> _Work to be completed_
In the data below, one line contains "middle dip: (483, 314)" and a later one contains "ring mcp: (646, 381)". Print both, with every line between them, exactly and alone.

****************************************

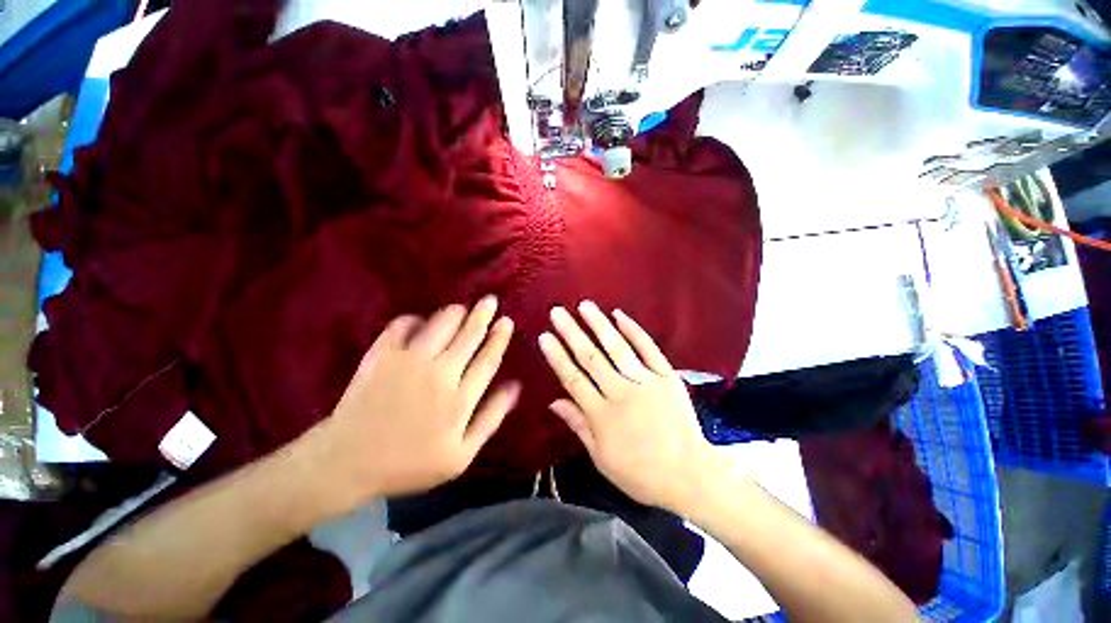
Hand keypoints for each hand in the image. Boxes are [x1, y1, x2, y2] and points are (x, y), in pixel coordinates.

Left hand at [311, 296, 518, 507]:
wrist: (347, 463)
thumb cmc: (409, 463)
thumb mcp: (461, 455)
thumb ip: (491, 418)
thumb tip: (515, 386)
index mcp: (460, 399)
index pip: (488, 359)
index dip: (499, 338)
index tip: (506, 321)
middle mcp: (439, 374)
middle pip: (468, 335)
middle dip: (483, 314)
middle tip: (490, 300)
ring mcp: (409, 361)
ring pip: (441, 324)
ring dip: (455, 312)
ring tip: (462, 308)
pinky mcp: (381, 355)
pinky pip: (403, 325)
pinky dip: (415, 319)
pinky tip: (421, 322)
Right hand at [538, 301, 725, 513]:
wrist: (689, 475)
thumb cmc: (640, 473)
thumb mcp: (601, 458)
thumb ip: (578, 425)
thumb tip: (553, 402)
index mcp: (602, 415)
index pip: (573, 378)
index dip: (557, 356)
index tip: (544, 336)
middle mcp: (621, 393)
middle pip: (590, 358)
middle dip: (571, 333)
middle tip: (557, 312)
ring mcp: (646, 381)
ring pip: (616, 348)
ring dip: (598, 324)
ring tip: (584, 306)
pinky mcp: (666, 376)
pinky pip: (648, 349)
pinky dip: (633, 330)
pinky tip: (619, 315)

****************************************

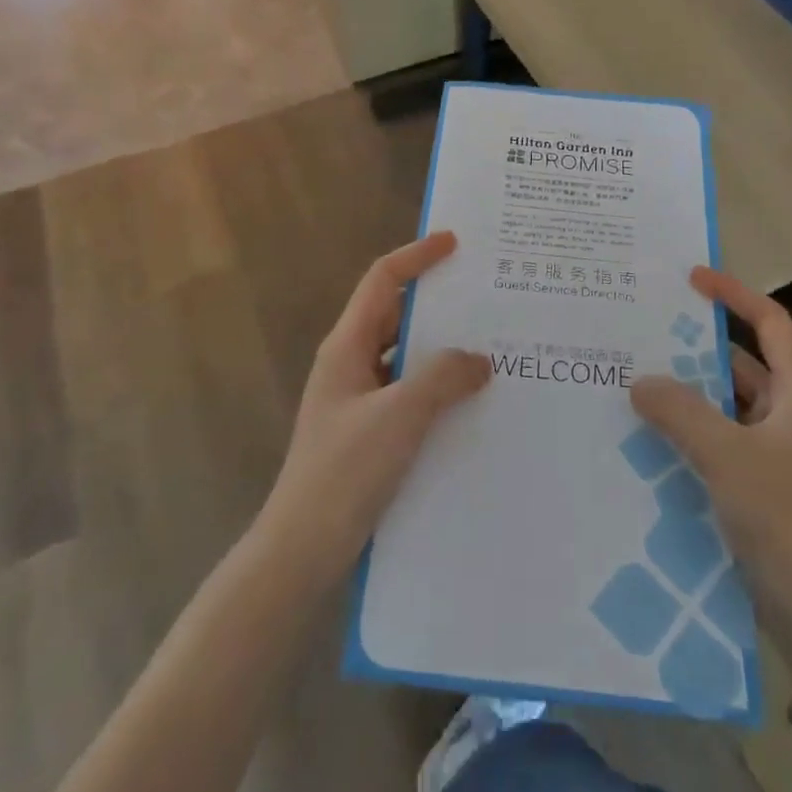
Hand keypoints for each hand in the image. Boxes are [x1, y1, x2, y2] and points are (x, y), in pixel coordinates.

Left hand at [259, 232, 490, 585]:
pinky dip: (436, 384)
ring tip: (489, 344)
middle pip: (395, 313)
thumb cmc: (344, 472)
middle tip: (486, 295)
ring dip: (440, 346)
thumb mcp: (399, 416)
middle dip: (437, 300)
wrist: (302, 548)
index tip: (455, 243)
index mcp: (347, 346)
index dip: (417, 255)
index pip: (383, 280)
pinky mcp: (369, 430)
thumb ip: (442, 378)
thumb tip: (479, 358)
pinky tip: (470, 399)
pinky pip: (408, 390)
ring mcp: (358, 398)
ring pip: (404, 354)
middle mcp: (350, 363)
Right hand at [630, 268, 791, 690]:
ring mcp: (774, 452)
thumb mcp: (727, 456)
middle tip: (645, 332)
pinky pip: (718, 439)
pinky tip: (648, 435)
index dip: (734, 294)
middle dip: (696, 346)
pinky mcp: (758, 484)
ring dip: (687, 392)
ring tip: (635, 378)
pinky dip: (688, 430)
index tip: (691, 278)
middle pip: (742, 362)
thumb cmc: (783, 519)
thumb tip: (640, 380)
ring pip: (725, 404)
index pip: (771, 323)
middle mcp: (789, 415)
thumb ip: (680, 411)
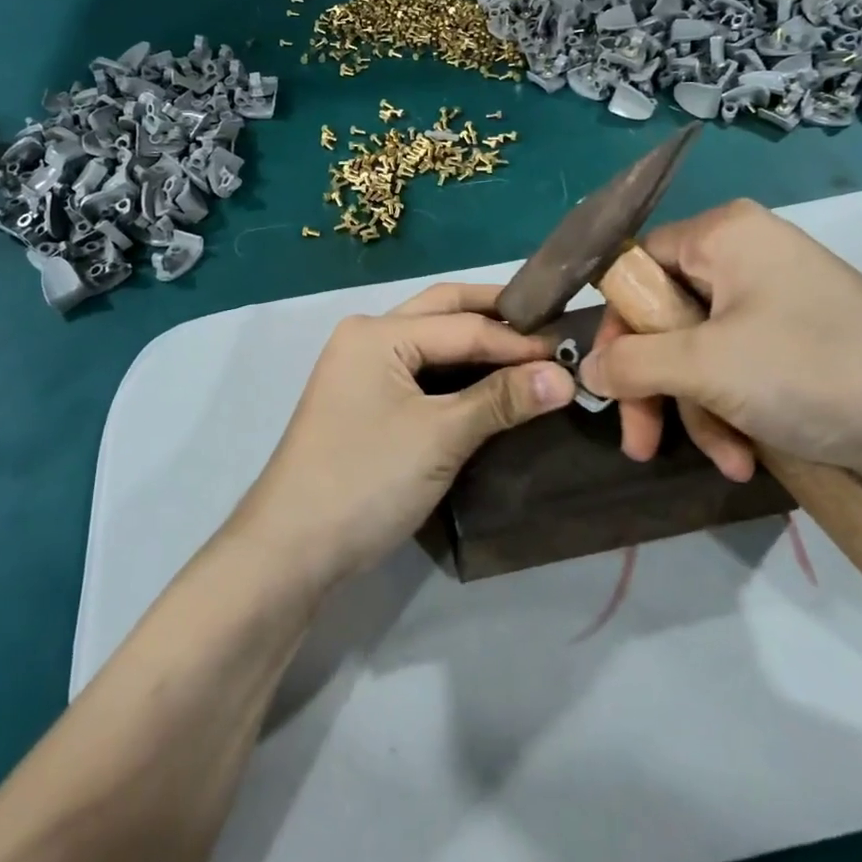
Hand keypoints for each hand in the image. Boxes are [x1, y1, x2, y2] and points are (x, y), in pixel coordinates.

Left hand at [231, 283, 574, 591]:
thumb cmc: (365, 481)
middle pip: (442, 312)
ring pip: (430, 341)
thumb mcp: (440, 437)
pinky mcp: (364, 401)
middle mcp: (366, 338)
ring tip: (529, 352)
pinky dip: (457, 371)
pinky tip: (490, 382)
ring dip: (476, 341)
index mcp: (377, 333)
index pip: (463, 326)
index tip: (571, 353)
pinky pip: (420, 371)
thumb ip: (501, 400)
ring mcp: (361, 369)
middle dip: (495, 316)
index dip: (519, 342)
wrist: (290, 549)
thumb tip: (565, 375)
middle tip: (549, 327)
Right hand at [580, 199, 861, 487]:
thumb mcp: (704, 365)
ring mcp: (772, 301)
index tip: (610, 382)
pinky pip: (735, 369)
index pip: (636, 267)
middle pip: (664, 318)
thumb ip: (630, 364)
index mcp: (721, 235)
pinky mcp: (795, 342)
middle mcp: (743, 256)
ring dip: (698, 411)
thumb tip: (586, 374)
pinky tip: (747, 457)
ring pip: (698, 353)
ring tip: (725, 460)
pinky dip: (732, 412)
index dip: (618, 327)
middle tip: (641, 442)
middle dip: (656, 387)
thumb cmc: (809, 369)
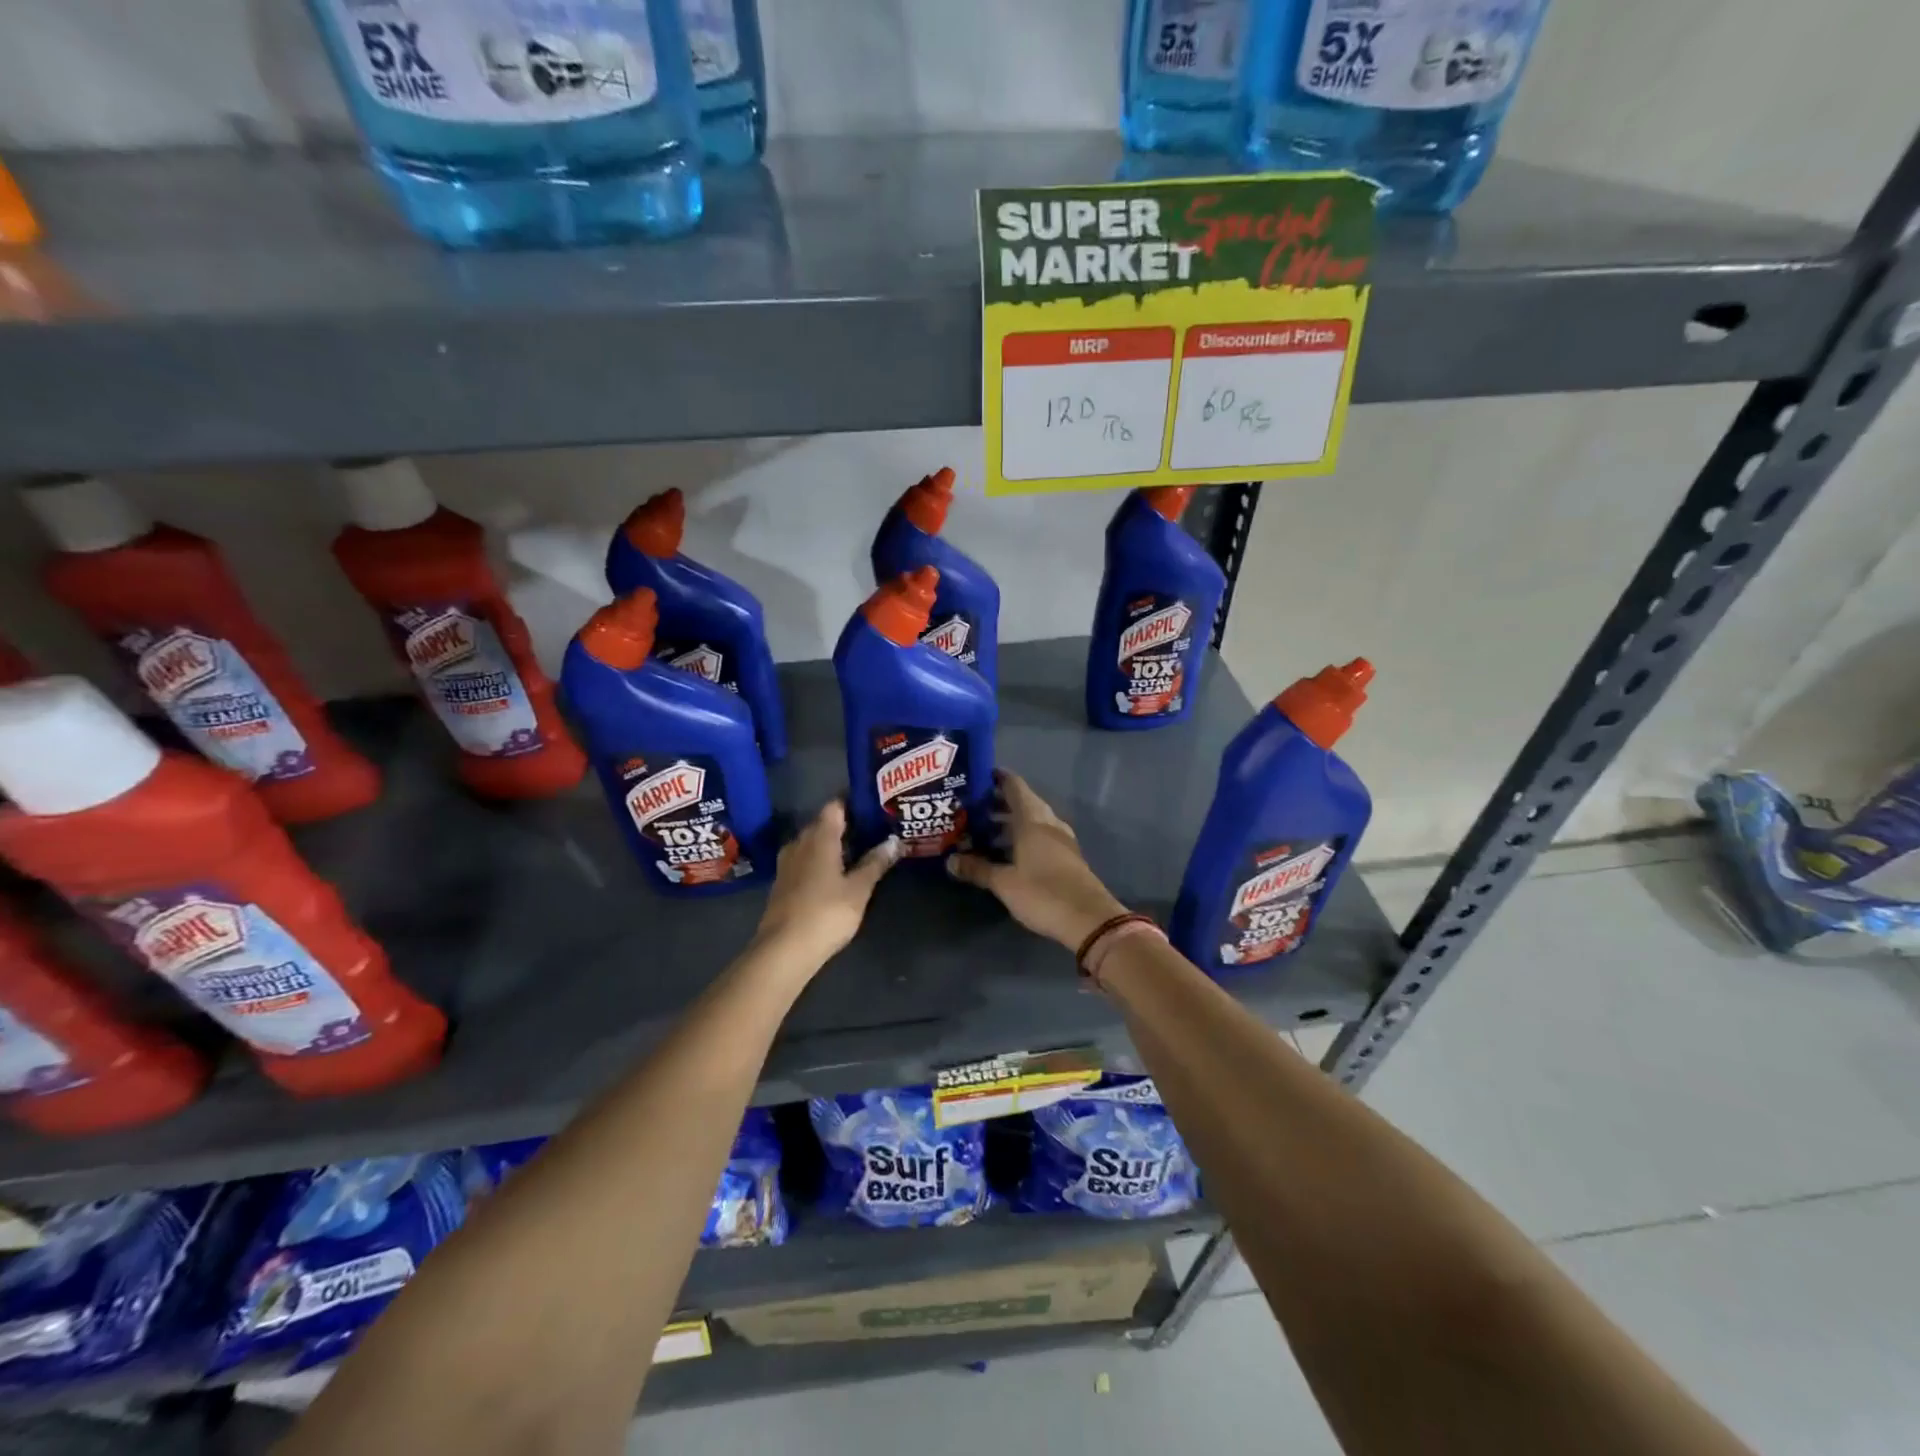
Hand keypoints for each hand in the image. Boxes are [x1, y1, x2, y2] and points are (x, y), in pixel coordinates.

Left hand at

****************************************

> _Written response_
middle dip: (483, 314)
middle tip: (490, 300)
ring mcp: (409, 361)
ring pip: (441, 324)
ring dip: (455, 312)
ring tip: (462, 308)
pinky mcp: (381, 355)
pinky pip: (403, 325)
pinky dip: (415, 319)
pinky tip: (421, 322)
Right hand at [538, 301, 725, 513]:
wrist: (689, 475)
thumb cmc: (640, 473)
thumb mcp: (601, 458)
thumb ip: (578, 425)
thumb tip: (553, 402)
index mcp: (602, 415)
index pip: (573, 378)
index dip: (557, 356)
index tip: (544, 336)
middle mcp: (621, 393)
middle pip: (590, 358)
middle dip: (571, 333)
middle tip: (557, 312)
ring mcp: (646, 381)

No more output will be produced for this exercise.